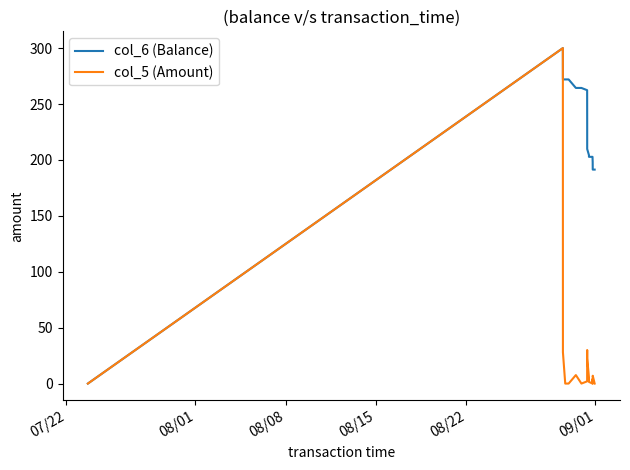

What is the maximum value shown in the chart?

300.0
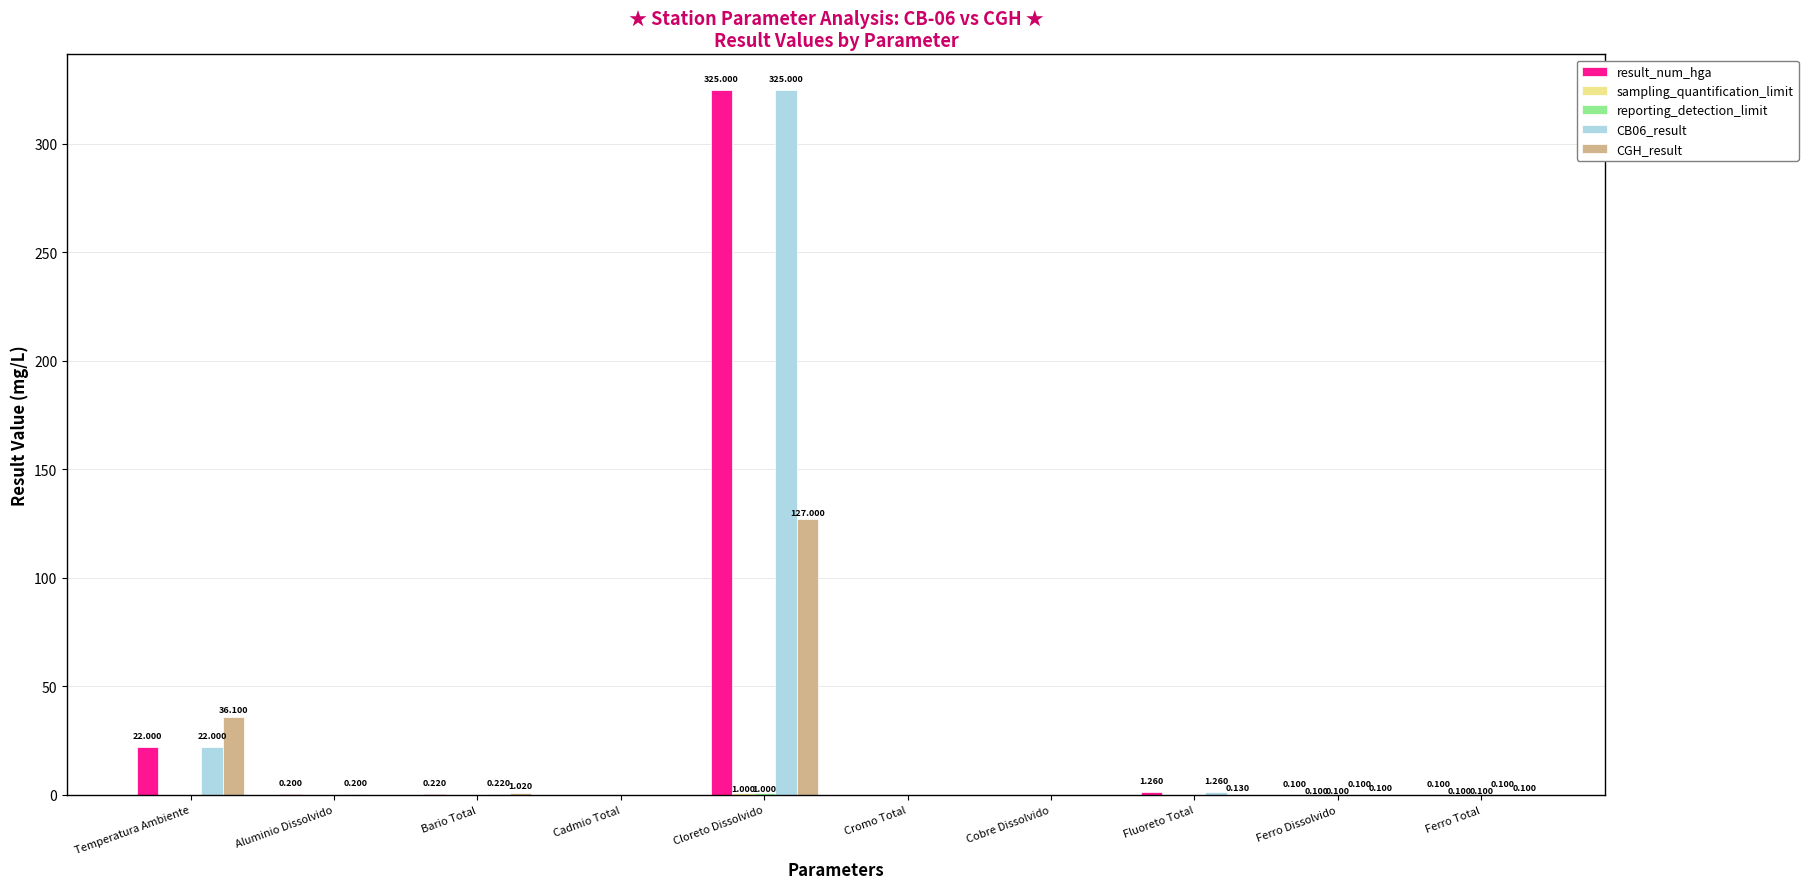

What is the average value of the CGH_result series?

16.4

---

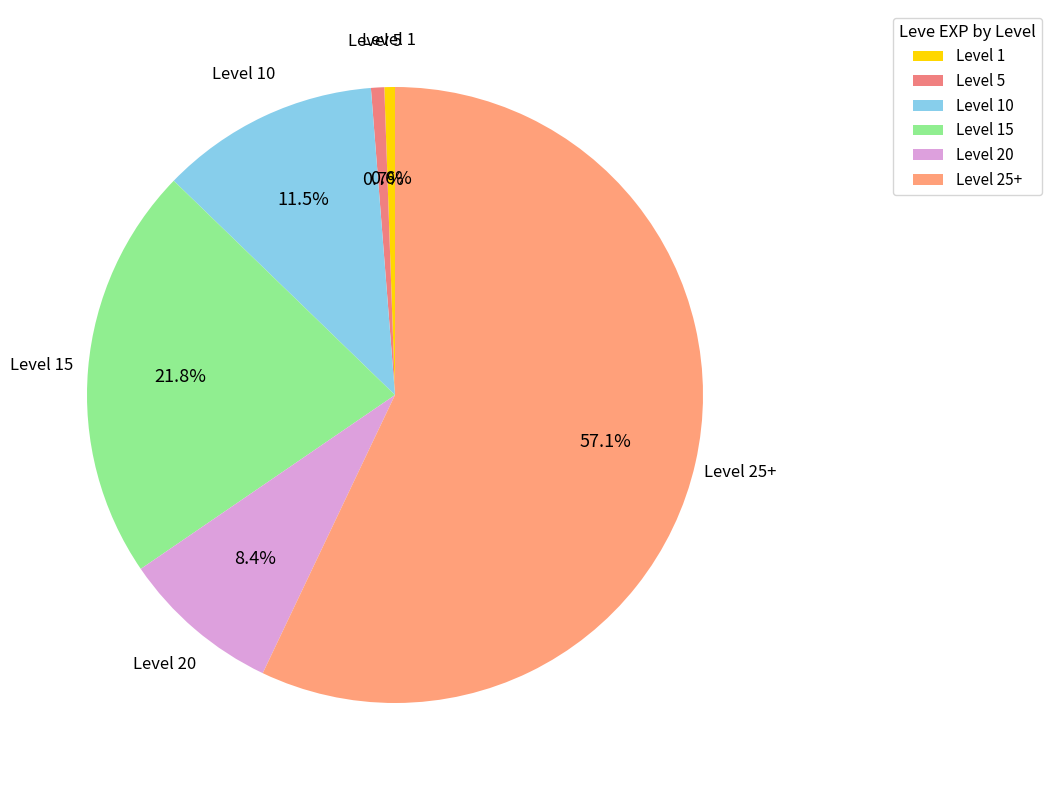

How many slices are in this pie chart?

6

## Work required
Output the lines above as a Markdown table with the columns Row and Line. Begin at the line that contains "What is the maximum value shown in the chart?", stop after the one that contains "What is the average", and omit blank lines and pictures.

## Task answer
| Row | Line |
|---|---|
| 1 | What is the maximum value shown in the chart? |
| 2 | 300.0 |
| 3 | What is the average value of the CGH_result series? |